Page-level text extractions
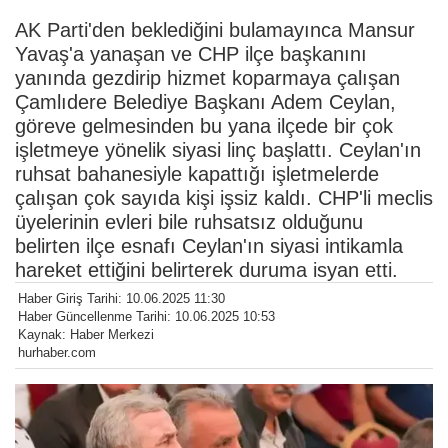
AK Parti'den beklediğini bulamayınca Mansur
Yavaş'a yanaşan ve CHP ilçe başkanını
yanında gezdirip hizmet koparmaya çalışan
Çamlıdere Belediye Başkanı Adem Ceylan,
göreve gelmesinden bu yana ilçede bir çok
işletmeye yönelik siyasi linç başlattı. Ceylan'ın
ruhsat bahanesiyle kapattığı işletmelerde
çalışan çok sayıda kişi işsiz kaldı. CHP'li meclis
üyelerinin evleri bile ruhsatsız olduğunu
belirten ilçe esnafı Ceylan'ın siyasi intikamla
hareket ettiğini belirterek duruma isyan etti.
Haber Giriş Tarihi: 10.06.2025 11:30
Haber Güncellenme Tarihi: 10.06.2025 10:53
Kaynak: Haber Merkezi
hurhaber.com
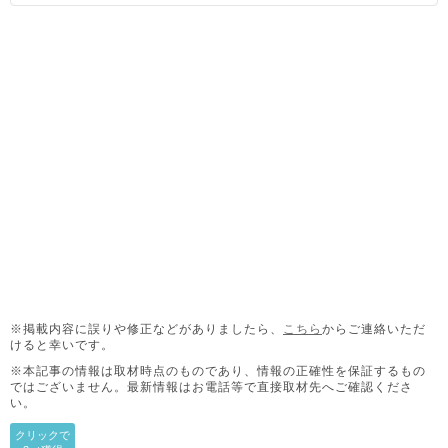
※掲載内容に誤りや修正などがありましたら、
こちら
からご連絡いただ
けると幸いです。
※本記事の情報は取材時点のものであり、情報の正確性を保証するもの
ではございません。
最新情報はお電話等で直接取材先へご確認くださ
い。
クリックで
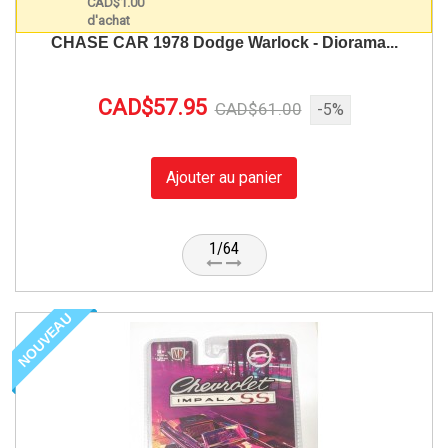
CHASE CAR 1978 Dodge Warlock - Diorama...
CAD$57.95
CAD$61.00
-5%
Ajouter au panier
1/64
NOUVEAU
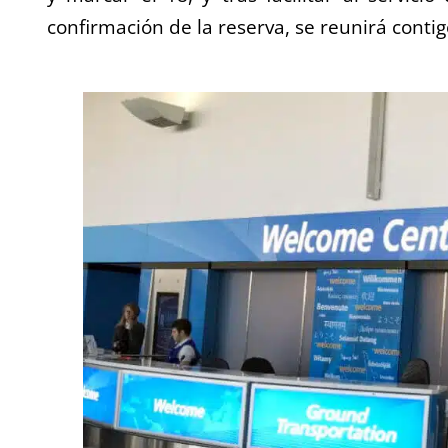
confirmación de la reserva, se reunirá contig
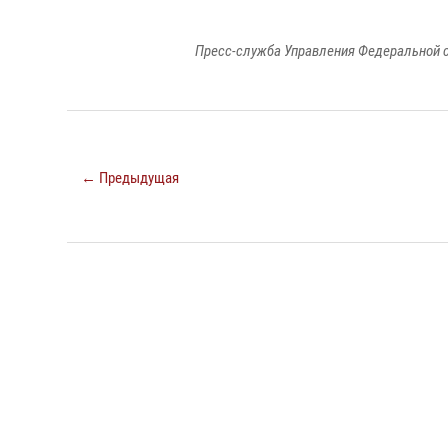
Пресс-служба Управления Федеральной с
← Предыдущая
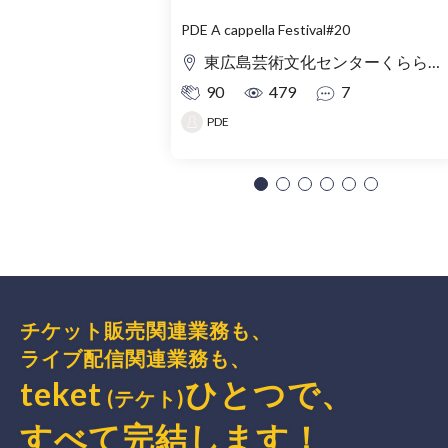
PDE A cappella Festival#20
東広島芸術文化センターくらら 小ホール
90
479
7
PDE
チケット販売関連業務も、
ライブ配信関連業務も、
teket
ひとつで、
(テケト)
すべて完結
します
！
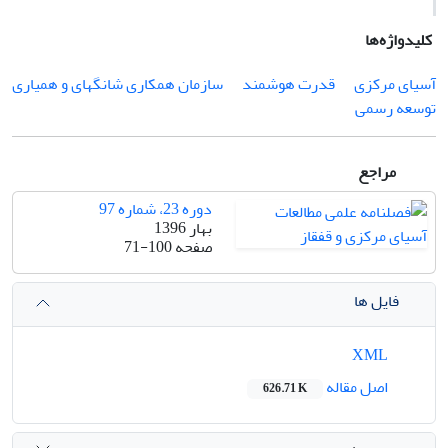
کلیدواژه‌ها
آسیای مرکزی
قدرت هوشمند
سازمان همکاری شانگهای و همیاری
توسعه رسمی
مراجع
دوره 23، شماره 97
بهار 1396
صفحه
71-100
فایل ها
XML
اصل مقاله
626.71 K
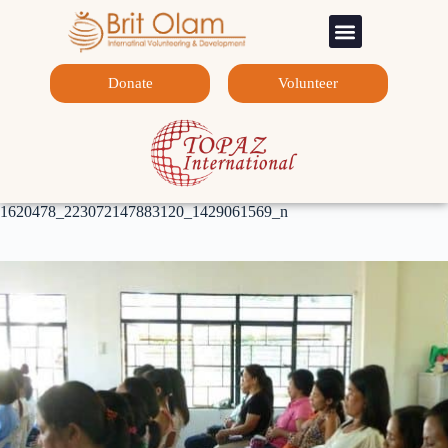
Sponsorship Programs
Contact Us
Donate
Volunteer
1620478_223072147883120_1429061569_n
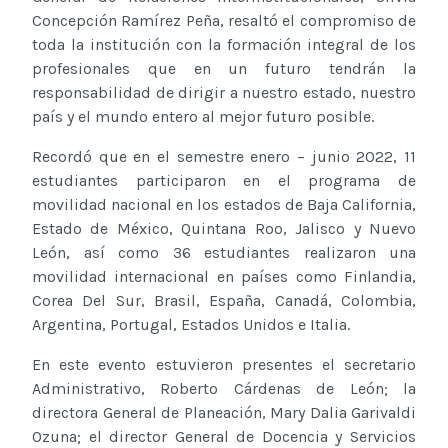
Concepción Ramírez Peña, resaltó el compromiso de
toda la institución con la formación integral de los
profesionales que en un futuro tendrán la
responsabilidad de dirigir a nuestro estado, nuestro
país y el mundo entero al mejor futuro posible.
Recordó que en el semestre enero – junio 2022, 11
estudiantes participaron en el programa de
movilidad nacional en los estados de Baja California,
Estado de México, Quintana Roo, Jalisco y Nuevo
León, así como 36 estudiantes realizaron una
movilidad internacional en países como Finlandia,
Corea Del Sur, Brasil, España, Canadá, Colombia,
Argentina, Portugal, Estados Unidos e Italia.
En este evento estuvieron presentes el secretario
Administrativo, Roberto Cárdenas de León; la
directora General de Planeación, Mary Dalia Garivaldi
Ozuna; el director General de Docencia y Servicios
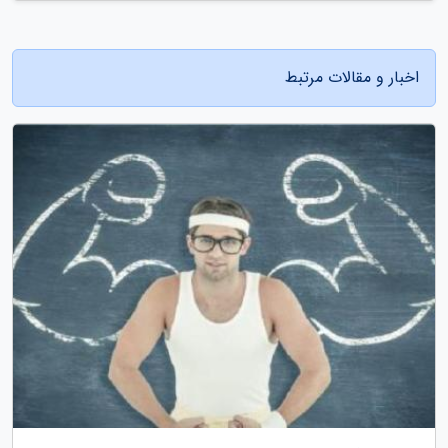
اخبار و مقالات مرتبط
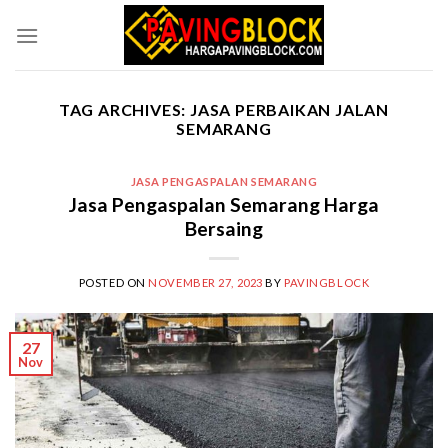
Skip
to
content
TAG ARCHIVES:
JASA PERBAIKAN JALAN
SEMARANG
JASA PENGASPALAN SEMARANG
Jasa Pengaspalan Semarang Harga
Bersaing
POSTED ON
NOVEMBER 27, 2023
BY
PAVINGBLOCK
27
Nov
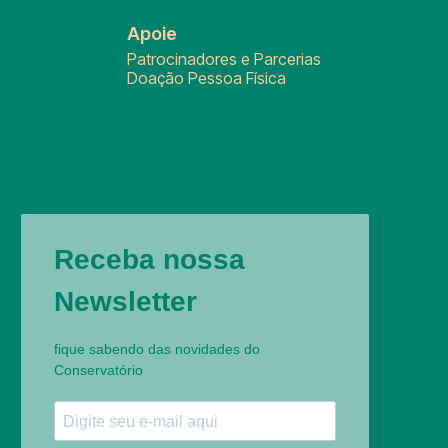
Apoie
Patrocinadores e Parcerias
Doação Pessoa Física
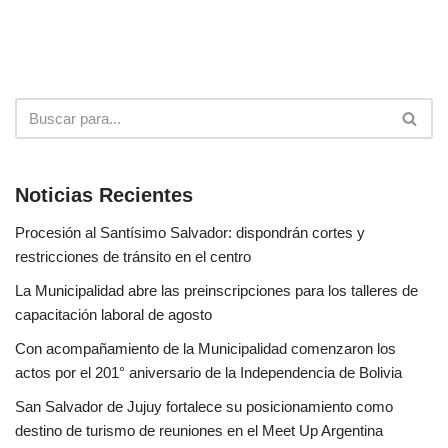
Noticias Recientes
Procesión al Santísimo Salvador: dispondrán cortes y
restricciones de tránsito en el centro
La Municipalidad abre las preinscripciones para los talleres de
capacitación laboral de agosto
Con acompañamiento de la Municipalidad comenzaron los
actos por el 201° aniversario de la Independencia de Bolivia
San Salvador de Jujuy fortalece su posicionamiento como
destino de turismo de reuniones en el Meet Up Argentina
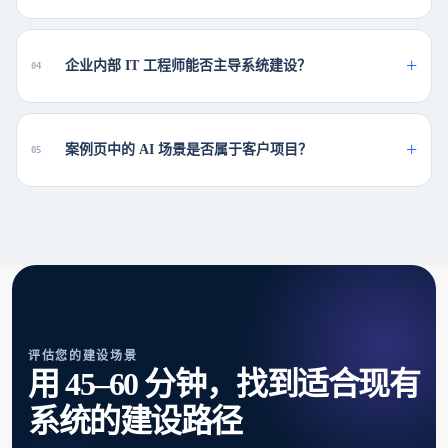
企业内部 IT 工程师能否主导系统建设？
0
4
案例页中的 AI 场景是否属于客户项目？
0
5
评估您的建设场景
用 45–60 分钟，找到适合现有
系统的建设路径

= What you will do =
An exact copy of every entry above is needed, with the pictures left out.

= Solution to this task =
AK Parti'den beklediğini bulamayınca Mansur
Yavaş'a yanaşan ve CHP ilçe başkanını
yanında gezdirip hizmet koparmaya çalışan
Çamlıdere Belediye Başkanı Adem Ceylan,
göreve gelmesinden bu yana ilçede bir çok
işletmeye yönelik siyasi linç başlattı. Ceylan'ın
ruhsat bahanesiyle kapattığı işletmelerde
çalışan çok sayıda kişi işsiz kaldı. CHP'li meclis
üyelerinin evleri bile ruhsatsız olduğunu
belirten ilçe esnafı Ceylan'ın siyasi intikamla
hareket ettiğini belirterek duruma isyan etti.
Haber Giriş Tarihi: 10.06.2025 11:30
Haber Güncellenme Tarihi: 10.06.2025 10:53
Kaynak: Haber Merkezi
hurhaber.com
※掲載内容に誤りや修正などがありましたら、
こちら
からご連絡いただ
けると幸いです。
※本記事の情報は取材時点のものであり、情報の正確性を保証するもの
ではございません。
最新情報はお電話等で直接取材先へご確認くださ
い。
クリックで
CHASE CAR 1978 Dodge Warlock - Diorama...
CAD$57.95
CAD$61.00
-5%
Ajouter au panier
1/64
NOUVEAU
confirmación de la reserva, se reunirá contig
Пресс-служба Управления Федеральной с
← Предыдущая
PDE A cappella Festival#20
東広島芸術文化センターくらら 小ホール
90
479
7
PDE
チケット販売関連業務も、
ライブ配信関連業務も、
teket
ひとつで、
(テケト)
すべて完結
します
！
کلیدواژه‌ها
آسیای مرکزی
قدرت هوشمند
سازمان همکاری شانگهای و همیاری
توسعه رسمی
مراجع
دوره 23، شماره 97
بهار 1396
صفحه
71-100
فایل ها
XML
اصل مقاله
626.71 K
Sponsorship Programs
Contact Us
Donate
Volunteer
1620478_223072147883120_1429061569_n
Concepción Ramírez Peña, resaltó el compromiso de
toda la institución con la formación integral de los
profesionales que en un futuro tendrán la
responsabilidad de dirigir a nuestro estado, nuestro
país y el mundo entero al mejor futuro posible.
Recordó que en el semestre enero – junio 2022, 11
estudiantes participaron en el programa de
movilidad nacional en los estados de Baja California,
Estado de México, Quintana Roo, Jalisco y Nuevo
León, así como 36 estudiantes realizaron una
movilidad internacional en países como Finlandia,
Corea Del Sur, Brasil, España, Canadá, Colombia,
Argentina, Portugal, Estados Unidos e Italia.
En este evento estuvieron presentes el secretario
Administrativo, Roberto Cárdenas de León; la
directora General de Planeación, Mary Dalia Garivaldi
Ozuna; el director General de Docencia y Servicios
اخبار و مقالات مرتبط
Skip
to
content
TAG ARCHIVES:
JASA PERBAIKAN JALAN
SEMARANG
JASA PENGASPALAN SEMARANG
Jasa Pengaspalan Semarang Harga
Bersaing
POSTED ON
NOVEMBER 27, 2023
BY
PAVINGBLOCK
27
Nov
Apoie
Patrocinadores e Parcerias
Doação Pessoa Física
Noticias Recientes
Procesión al Santísimo Salvador: dispondrán cortes y
restricciones de tránsito en el centro
La Municipalidad abre las preinscripciones para los talleres de
capacitación laboral de agosto
Con acompañamiento de la Municipalidad comenzaron los
actos por el 201° aniversario de la Independencia de Bolivia
San Salvador de Jujuy fortalece su posicionamiento como
destino de turismo de reuniones en el Meet Up Argentina
企业内部 IT 工程师能否主导系统建设？
0
4
案例页中的 AI 场景是否属于客户项目？
0
5
评估您的建设场景
用 45–60 分钟，找到适合现有
系统的建设路径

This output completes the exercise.